- Work to do: Rewrite the entries from the line that has "order: Rodentia" through the end of the entries, replacing "common name" with "vernacular name" and leaving everything else as it is.

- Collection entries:
####################

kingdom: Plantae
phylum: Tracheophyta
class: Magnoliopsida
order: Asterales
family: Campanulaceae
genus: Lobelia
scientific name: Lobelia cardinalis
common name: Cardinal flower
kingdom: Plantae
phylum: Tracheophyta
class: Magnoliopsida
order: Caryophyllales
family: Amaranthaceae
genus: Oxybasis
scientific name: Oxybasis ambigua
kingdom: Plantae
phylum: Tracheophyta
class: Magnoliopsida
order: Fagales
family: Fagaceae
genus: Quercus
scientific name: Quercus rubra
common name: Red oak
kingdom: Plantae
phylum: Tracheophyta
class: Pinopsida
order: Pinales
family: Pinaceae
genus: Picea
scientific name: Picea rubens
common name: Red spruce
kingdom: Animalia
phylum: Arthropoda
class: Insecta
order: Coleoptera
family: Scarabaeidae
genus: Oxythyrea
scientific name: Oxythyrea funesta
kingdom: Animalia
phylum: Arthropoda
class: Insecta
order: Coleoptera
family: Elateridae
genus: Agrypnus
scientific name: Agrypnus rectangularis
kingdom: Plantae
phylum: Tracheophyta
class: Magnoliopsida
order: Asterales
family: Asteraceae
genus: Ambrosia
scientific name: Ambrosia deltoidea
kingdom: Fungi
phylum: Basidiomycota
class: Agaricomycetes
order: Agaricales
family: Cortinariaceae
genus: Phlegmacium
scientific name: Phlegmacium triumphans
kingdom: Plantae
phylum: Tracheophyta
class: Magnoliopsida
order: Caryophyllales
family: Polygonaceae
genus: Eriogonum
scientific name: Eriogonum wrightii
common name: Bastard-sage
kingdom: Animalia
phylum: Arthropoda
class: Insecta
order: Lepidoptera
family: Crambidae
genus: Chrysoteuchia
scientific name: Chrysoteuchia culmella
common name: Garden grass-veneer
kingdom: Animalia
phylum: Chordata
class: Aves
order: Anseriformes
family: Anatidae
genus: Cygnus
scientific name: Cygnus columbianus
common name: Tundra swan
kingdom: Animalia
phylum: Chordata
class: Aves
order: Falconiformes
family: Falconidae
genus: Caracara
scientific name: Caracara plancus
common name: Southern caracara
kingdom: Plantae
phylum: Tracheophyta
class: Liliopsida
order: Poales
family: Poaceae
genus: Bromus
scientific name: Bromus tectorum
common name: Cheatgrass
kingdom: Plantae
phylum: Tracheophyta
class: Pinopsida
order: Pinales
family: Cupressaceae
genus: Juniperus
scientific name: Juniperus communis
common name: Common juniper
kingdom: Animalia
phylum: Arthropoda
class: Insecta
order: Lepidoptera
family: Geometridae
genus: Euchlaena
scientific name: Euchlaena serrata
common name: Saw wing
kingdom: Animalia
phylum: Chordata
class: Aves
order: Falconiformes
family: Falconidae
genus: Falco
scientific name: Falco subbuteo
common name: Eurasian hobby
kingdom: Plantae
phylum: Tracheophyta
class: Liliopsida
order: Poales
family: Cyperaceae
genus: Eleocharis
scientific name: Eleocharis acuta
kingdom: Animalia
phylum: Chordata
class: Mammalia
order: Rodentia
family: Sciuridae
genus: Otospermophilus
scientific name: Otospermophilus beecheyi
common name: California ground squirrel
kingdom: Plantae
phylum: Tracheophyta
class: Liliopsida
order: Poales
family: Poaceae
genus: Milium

####################

- The solution:
order: Rodentia
family: Sciuridae
genus: Otospermophilus
scientific name: Otospermophilus beecheyi
vernacular name: California ground squirrel
kingdom: Plantae
phylum: Tracheophyta
class: Liliopsida
order: Poales
family: Poaceae
genus: Milium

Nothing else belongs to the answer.